In his deposition, Taylor also testified that between April and October of 2007, he went to court once or twice a month except during his trial in August 2007. (Id. at 17-18.) Taylor testified that he went to court four times during his criminal trial and on one of those days a nurse distributed his medications before court. (Id. at 37-38.) Accordingly, Taylor went to court approximately ten to twelve times during this six month period, and thus took his Neurontin medication only in the evening on these days, as well as Elavil at night. (Id. at 37; see also Dunlap Dep., at 23.) Meanwhile, although Taylor suggests that the nurses should have given him his medication for the morning and midday dosages when he went to court, Taylor admits that the reason that CCDOC medical staff did not distribute packages of daily or weekly medication, also known as blister packs, was out of concerns of inmate overdose. (Taylor Dep., at 60; see also Dunlap Dep., at 15; Couture Dep., at 22-23.)

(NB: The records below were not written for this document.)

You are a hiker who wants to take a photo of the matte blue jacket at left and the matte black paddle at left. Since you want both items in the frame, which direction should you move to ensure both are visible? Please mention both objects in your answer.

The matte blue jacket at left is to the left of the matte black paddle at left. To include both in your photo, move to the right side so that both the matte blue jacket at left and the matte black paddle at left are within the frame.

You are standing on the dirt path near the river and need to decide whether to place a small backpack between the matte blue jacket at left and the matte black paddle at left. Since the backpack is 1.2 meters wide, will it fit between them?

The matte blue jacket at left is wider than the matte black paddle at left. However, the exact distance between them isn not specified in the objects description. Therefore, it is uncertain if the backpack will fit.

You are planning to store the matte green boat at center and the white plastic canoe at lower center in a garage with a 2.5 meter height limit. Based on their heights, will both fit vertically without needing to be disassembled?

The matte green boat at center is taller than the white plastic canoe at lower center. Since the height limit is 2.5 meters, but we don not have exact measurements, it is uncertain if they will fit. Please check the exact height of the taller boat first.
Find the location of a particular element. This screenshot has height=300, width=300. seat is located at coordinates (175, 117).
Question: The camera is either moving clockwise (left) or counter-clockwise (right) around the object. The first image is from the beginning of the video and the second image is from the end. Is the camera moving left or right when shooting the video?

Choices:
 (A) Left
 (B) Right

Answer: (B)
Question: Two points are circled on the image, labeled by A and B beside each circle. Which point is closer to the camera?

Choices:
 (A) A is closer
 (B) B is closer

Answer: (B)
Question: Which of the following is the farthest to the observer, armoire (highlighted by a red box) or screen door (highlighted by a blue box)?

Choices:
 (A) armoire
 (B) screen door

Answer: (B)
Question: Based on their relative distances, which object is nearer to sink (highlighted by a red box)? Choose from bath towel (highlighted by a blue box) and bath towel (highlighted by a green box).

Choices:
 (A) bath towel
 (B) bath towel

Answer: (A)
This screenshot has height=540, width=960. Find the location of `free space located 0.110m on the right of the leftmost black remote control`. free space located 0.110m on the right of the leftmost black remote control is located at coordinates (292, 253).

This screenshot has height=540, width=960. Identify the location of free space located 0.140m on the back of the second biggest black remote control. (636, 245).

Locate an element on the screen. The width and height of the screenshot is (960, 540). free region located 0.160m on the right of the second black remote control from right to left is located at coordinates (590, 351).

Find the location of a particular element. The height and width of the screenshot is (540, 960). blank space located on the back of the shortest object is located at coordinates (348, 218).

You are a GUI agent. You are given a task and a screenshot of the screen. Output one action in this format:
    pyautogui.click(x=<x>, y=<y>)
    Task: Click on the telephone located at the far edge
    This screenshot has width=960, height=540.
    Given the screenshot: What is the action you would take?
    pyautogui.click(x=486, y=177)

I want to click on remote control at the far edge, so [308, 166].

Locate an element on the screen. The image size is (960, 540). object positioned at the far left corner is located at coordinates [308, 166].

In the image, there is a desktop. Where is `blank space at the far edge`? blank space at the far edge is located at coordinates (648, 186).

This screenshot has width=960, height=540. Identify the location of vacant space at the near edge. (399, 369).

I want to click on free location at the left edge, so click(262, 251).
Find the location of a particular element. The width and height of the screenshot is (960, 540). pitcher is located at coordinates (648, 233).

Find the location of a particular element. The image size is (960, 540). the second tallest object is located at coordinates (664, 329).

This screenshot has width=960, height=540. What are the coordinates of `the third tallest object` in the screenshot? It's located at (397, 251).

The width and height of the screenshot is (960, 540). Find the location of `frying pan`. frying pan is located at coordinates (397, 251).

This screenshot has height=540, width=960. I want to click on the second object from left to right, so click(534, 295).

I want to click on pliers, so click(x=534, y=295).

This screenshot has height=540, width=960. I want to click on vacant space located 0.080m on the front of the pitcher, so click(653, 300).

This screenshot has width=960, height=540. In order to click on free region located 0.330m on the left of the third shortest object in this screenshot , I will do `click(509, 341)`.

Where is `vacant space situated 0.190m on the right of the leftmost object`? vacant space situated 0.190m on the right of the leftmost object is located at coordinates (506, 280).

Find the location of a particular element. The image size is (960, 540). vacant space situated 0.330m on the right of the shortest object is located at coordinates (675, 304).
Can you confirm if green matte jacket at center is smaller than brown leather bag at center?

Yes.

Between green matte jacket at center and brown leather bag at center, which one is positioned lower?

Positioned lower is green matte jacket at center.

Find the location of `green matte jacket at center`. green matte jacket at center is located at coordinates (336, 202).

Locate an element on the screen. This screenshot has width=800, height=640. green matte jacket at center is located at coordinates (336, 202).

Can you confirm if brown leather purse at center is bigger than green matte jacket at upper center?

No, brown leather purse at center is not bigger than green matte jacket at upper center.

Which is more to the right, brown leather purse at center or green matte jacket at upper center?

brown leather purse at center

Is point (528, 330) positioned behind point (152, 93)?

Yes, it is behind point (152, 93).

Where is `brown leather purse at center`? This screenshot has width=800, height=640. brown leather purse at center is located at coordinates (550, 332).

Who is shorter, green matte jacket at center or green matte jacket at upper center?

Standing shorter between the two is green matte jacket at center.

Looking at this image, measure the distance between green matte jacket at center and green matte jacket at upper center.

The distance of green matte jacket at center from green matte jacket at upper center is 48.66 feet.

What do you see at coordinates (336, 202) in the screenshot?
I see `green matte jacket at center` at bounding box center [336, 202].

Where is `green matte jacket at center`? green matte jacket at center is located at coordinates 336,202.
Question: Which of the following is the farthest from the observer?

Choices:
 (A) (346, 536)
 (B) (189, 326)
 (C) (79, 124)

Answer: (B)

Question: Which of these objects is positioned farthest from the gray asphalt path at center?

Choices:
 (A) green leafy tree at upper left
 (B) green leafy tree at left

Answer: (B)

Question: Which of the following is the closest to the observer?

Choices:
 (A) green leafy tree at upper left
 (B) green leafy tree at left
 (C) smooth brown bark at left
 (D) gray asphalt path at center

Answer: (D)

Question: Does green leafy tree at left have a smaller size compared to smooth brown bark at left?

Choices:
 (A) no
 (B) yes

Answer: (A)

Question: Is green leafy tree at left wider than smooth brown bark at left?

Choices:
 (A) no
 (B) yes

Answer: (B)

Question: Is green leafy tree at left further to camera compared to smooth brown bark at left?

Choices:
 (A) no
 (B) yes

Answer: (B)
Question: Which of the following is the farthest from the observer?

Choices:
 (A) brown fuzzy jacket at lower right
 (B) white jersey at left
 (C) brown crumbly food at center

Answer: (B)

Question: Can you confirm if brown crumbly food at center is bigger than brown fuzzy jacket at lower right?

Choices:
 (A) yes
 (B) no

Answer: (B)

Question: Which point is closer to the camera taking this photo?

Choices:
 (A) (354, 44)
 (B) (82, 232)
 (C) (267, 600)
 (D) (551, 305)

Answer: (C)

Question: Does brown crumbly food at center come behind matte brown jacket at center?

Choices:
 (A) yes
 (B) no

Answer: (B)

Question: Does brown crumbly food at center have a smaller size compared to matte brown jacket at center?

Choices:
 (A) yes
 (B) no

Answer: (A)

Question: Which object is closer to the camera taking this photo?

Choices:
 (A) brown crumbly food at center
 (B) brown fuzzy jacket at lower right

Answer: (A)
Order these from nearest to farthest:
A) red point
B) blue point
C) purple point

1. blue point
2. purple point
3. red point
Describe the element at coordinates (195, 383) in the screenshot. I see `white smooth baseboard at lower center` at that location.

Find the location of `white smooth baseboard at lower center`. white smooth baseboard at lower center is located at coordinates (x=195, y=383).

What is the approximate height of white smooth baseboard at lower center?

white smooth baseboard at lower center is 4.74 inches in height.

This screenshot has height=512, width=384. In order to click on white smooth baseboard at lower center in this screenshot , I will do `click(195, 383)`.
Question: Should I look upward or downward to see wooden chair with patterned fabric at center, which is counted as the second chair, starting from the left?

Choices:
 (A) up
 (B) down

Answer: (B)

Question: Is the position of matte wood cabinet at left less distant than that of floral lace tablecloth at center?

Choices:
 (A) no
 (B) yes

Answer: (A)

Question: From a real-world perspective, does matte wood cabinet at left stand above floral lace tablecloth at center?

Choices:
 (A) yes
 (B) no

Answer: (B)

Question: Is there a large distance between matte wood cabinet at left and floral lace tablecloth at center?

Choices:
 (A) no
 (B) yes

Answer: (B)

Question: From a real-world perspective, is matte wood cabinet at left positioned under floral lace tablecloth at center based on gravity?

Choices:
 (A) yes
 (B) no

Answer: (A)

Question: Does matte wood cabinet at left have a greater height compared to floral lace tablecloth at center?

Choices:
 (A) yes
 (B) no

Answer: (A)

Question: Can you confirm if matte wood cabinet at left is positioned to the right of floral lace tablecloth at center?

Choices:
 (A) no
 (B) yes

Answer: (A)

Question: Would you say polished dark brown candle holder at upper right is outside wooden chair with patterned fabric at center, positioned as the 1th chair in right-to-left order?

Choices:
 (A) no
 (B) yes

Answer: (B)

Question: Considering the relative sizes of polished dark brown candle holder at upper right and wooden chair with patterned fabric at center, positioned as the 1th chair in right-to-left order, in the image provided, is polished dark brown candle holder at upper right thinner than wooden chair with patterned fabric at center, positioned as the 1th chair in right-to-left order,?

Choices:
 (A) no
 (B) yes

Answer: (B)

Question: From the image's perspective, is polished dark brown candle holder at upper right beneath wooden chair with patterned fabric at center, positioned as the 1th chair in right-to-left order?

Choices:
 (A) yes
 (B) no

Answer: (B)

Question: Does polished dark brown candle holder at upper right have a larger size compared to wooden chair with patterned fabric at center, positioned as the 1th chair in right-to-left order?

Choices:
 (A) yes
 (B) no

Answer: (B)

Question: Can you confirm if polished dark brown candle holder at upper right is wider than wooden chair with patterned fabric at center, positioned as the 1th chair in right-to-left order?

Construing the facts and all reasonable inferences in Taylor's favor, CCDOC personnel acted with diligence in treating Taylor's chronic pain during the time period between April and October 2007 by providing numerous medical services and medication for his chronic pain. In addition, evidence in the record reveals that -- at most -- Division X nurses did not distribute Taylor's Neurontin in the morning and midday on ten to twelve occasions during the six month period in question. The nurses, however, continued to distribute Neurontin in the evening, as well as Elavil at night. Meanwhile, as Taylor admits, health care personnel did not distribute daily blister packets of medication out of concern for potential inmate overdoses. As such, considering Taylor's total care during the six month period in which he received continuous care, the nurses' delay in administering Taylor's pain medication on ten to twelve occasions is not deliberate indifference to his chronic pain. See Walker v. Peters, 233 F.3d 494, 501 (7th Cir. 2000) (isolated incidents of delay in administering medications not deliberate indifference). At best, the nurses' delay in distributing Taylor's pain medication constitutes negligence, namely, an inadvertent or neglectful failure to provide Taylor's medication in a timely manner. See Estelle v. Gamble, 429 U.S. at 105-06; see also Duckworth v. Ahmad, 532 F.3d 675, 679 (7th Cir. 2008) ("Deliberate indifference is not medical malpractice; the Eighth Amendment does not codify common law torts."); Norfleet, 439 F.3d at 396 ("medical malpractice does not give rise to a constitutional violation").

As the Seventh Circuit instructs, "the Eighth Amendment does not require that prisoners receive 'unqualified access to health care,'" but "[r]ather, they are entitled to only 'adequate medical care.'" Johnson v. Doughty, 433 F.3d 1001, 1013 (7th Cir. 2006) (citations omitted). Here, the physicians and nurses of Cermak Health Services provided Taylor with continuous, adequate medical care to manage his chronic pain despite the occasions when the nurses did not distribute his pain medications until the evening. See Forbers v. Edgar, 112 F.3d 262, 267 (7th Cir. 1997) (under the Constitution, a prisoner entitled to "reasonable measures to meet a substantial risk of serious harm"). Based on the medical treatment provided by Cermak Health Services and Drs. Dunlap and Couture, there is insufficient evidence in the record creating a genuine issue of fact for trial that Drs. Dunlap and Couture were deliberately indifferent to Taylor's chronic pain in violation of the Constitution. Therefore, the Court grants Defendants' summary judgment motion.